若非掃霞衣自動護主,雌雄雙劍、落魂鍾等護身靈寶齊齊綻放光華,這一絞足以讓廣成子真靈出竅,直上封神臺!即便如此,他也如斷線風箏般倒飛而出,口中金血狂噴,面如金紙。
南極仙翁餘光掃過戰場,心中暗歎。
赤精子陰陽鏡光芒黯淡,被龜靈聖母日月寶珠壓得節節敗退;太乙真人九龍神火罩中火龍哀鳴,無當聖母的天花妙墜旗已罩住半邊罩身;懼留孫捆仙繩靈性大損,文殊、普賢、慈航等皆左支右絀……昔日威風凜凜的玉虛十二金仙,此刻竟無一不露敗象!

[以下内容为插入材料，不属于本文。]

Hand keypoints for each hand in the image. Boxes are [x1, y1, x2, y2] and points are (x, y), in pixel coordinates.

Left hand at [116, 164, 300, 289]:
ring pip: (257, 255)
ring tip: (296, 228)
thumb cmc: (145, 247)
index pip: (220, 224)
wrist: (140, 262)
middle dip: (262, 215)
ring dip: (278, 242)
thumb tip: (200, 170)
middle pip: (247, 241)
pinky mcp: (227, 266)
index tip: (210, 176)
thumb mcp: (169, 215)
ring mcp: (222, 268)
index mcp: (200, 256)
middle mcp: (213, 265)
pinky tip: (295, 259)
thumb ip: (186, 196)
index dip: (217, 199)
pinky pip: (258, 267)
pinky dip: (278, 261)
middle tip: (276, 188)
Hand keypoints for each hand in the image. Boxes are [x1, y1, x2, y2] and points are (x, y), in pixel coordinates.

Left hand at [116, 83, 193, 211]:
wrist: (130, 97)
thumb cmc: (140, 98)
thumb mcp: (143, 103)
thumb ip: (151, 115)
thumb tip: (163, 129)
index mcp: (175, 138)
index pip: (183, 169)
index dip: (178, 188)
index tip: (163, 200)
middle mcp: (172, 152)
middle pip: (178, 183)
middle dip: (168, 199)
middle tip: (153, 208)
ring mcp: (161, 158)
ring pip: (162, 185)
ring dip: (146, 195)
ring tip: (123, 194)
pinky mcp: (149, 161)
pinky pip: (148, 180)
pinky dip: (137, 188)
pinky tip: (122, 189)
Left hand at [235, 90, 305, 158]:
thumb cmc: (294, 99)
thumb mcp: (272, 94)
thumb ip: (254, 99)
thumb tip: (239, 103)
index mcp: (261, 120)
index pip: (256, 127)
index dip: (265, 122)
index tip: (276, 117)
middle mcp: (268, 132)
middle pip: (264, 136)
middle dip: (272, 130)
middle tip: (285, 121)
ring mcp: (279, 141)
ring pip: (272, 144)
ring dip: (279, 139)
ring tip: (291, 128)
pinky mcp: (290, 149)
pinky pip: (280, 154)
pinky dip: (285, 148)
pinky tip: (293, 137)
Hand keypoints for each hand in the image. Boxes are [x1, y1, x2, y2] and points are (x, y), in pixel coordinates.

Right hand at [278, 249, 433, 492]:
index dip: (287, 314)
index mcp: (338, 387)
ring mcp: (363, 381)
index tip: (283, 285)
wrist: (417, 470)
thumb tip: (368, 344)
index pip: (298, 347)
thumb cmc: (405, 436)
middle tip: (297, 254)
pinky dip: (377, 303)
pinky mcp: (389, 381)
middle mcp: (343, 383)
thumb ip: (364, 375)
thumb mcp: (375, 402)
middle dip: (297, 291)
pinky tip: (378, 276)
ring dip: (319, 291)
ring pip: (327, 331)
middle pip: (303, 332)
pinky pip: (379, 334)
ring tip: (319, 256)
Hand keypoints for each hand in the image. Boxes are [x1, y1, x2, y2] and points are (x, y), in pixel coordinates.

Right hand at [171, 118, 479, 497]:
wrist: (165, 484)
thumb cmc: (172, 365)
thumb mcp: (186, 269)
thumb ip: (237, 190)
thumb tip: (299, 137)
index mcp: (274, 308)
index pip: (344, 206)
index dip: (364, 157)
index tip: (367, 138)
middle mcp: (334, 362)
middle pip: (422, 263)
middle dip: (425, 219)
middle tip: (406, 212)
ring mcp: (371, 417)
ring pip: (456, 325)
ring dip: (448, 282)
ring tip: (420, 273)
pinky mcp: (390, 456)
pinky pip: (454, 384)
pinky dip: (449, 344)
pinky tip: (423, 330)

“當初讓諸位師弟歷劫黃河陣,本為洩去封神殺劫中沾染的煞氣。”
南極仙翁心中苦澀,“按師尊推算,待封神完結,煞氣自消,彼等便可重修道基,再攀高峰。豈料天機生變,劫數綿延至今……”
他抬眼望向高空——那裡九鳳祖巫雙翼已完全壓制畢方妖帥,霜雪封住火鳥脖頸,雷霆劈落赤羽漫天。這位巫族最後的祖巫顯露的實力,竟隱隱觸控到了準聖中期的門檻!
不能再等了。
南極仙翁壽仙杖輕頓虛空,聲音傳遍戰場:“諸位師弟,布玉虛崑崙大陣!”
十二金仙聞令,齊齊長嘯!
廣成子不顧傷勢,雙手結印,九仙山桃源洞虛影自背後升起;赤精子噴出精血灑在陰陽鏡上,太華山雲霄洞顯化;玉鼎真人斬仙劍指天,玉泉山金霞洞洞門大開;道行天尊降魔杵砸地,金庭山玉屋洞轟鳴響應……
自崑崙祖脈始,洪荒大地十二處靈山福地同時震動!
那是元始天尊早年佈局——將崑崙山主脈靈氣分潤十二處支脈,予十二位親傳弟子開府立洞。平日裡各自修行,戰時可連成一體!
此刻,十二座仙山虛影在洪荒上空交織,靈氣如海匯聚。山影重疊,竟緩緩凝成一尊巍峨無比的崑崙神山虛影!
此山高不知幾萬丈,山體流轉玉清仙光,山巔有麒麟奔走,山腰見白鶴翱翔,山腳現玄龜負碑——正是開天闢地之初,洪荒第二神山的本源顯化!
神山緩緩轉動,攜著鎮壓萬古的恢弘道韻,朝著截教萬仙所在的方位,沉沉壓落!
“哈哈哈哈!好一個玉虛崑崙大陣!”
多寶道人仰天大笑,非但不懼,反而眼中燃起熾熱戰意:“師尊曾言,闡截二教終有一戰。今日便讓洪荒眾生見證,何為截教萬仙來朝!”